World Highlights

• Somali government forces backed by Ethiopian troops, tanks and warplanes attacked Islamist fighters dug in for a last stand near a southern port town yesterday, witnesses said. "Fighting has started here. We are on the outskirts of Jilib,"...

• Somali government forces backed by Ethiopian troops, tanks and warplanes attacked Islamist fighters dug in for a last stand near a southern port town yesterday, witnesses said. "Fighting has started here. We are on the outskirts of Jilib," lawmaker Abdirashid Hidig told Reuters by phone.

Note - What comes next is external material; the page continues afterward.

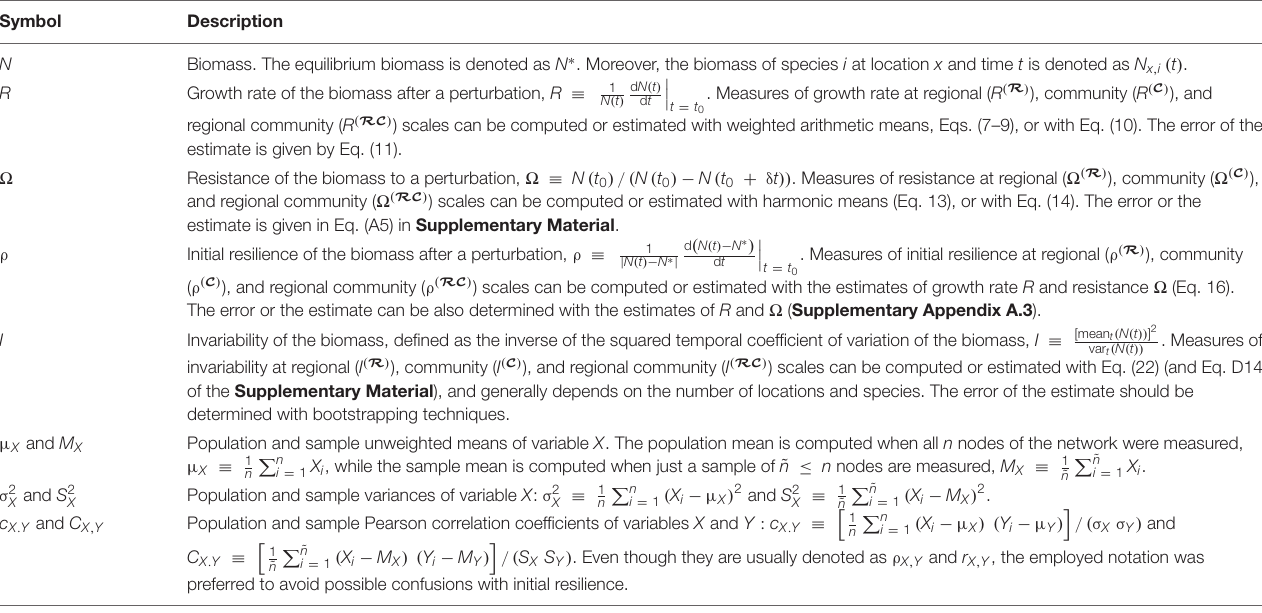
FIGURE 2 | Regional (A) and community (B) growth rates, compared to local and species growth rates and to their unweighted arithmetic mean (AM) (yellow circles), and biomass weighted arithmetic mean (AM w ) (green circles). AM and AM w values closer to the identity line (black, dashed) estimate more precisely the regional (A) and community growth rate (B) . Black dots are the growth rates of individual localities (A) or species (B) on which the means AM and AM w were computed. Data were generated for 6,300 random communities of 10 competitors in 10-node random spatial networks ( Supplementary Figure 1A and Supplementary Text ), after a biomass decrease from the equilibrium affecting all species at all locations. AM w are found to be better estimators of the growth rate, as expected from the results shown in the text. TABLE 1 | Summary table: symbols used in the article and their descriptions. Symbol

• Belarus's top gas negotiator was in high-level talks in Moscow yesterday, raising hopes of a last-minute deal in a pricing dispute that threatens to disrupt Russian gas supplies to Europe from New Year's Day. Russia's gas monopoly Gazprom has said it will cut gas supplies to Belarus from 0700 GMT today if no deal is reached, while Minsk said it would retaliate by halting flows of Russian gas crossing the country bound for Western Europe.

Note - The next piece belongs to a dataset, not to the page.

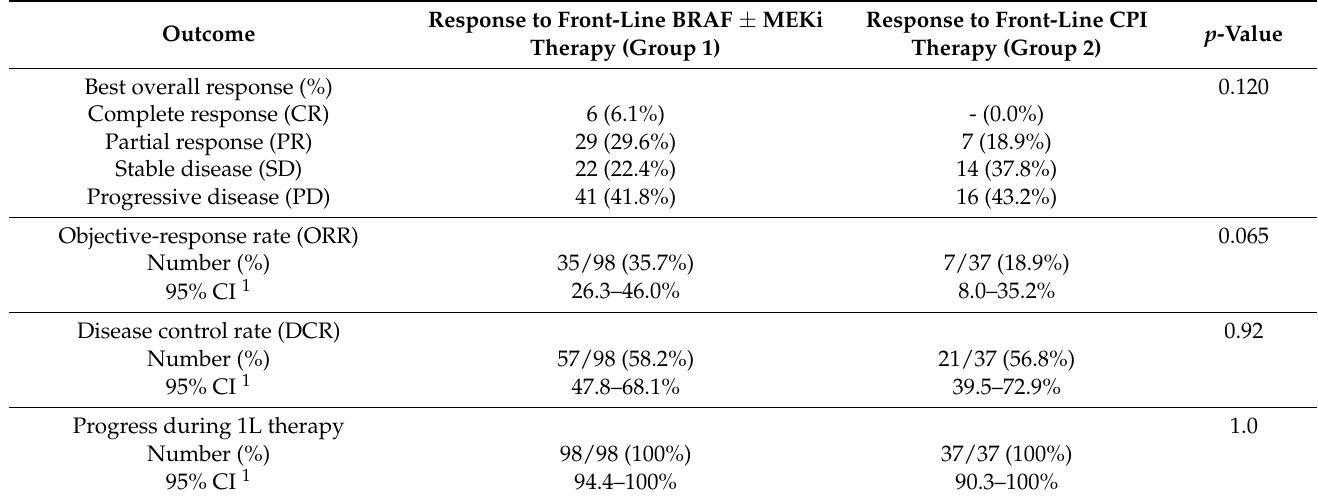
Table 2. Response to front-line treatment in patients with consecutive treatment with CPI and TT stratified by the sequence regimen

• Indonesian rescuers have found nearly 180 survivors from a sunken ferry, but hundreds remain missing nearly two days after the vessel capsized in mountainous seas. There was hope of dozens more survivors after several life rafts were spotted out to sea with people in them.

• There has been "a breakthrough" in talks on freeing an Israeli soldier held captive by Palestinian militants in Gaza, the armed wing of the governing Hamas Islamist group said yesterday without giving details. Spokesman Abu Ubaida said Izz el-Deen al-Qassam and two other factions holding Corporal Gilad Shalit for more than six months were not yet ready to free him, but a deal could be close after what he described as a change in the Israeli position.

• Iran will never give up its nuclear programme and unfair treatment of the country over its atomic work will have consequences for the West and the Middle East, powerful cleric Akbar Hashemi Rafsanjani said yesterday. The UN Security Council voted unanimously last week to impose sanctions on Iran's trade in sensitive nuclear materials and technology, in an attempt to stop uranium enrichment work that could produce material that could be used in bombs.

• Al Qaeda's deputy leader Ayman al-Zawahri called on insurgents in Iraq to unite, and urged Palestinian Islamists not to cooperate with the Palestinian Authority, according to a Web audio tape posted yesterday. "O mujahideen brothers in Palestine... the traitor secularists cannot be your brothers, do not give them legitimacy or take part in their assemblies which are opposed to Islamic principles," said the speaker on the tape, who sounded like Zawahri.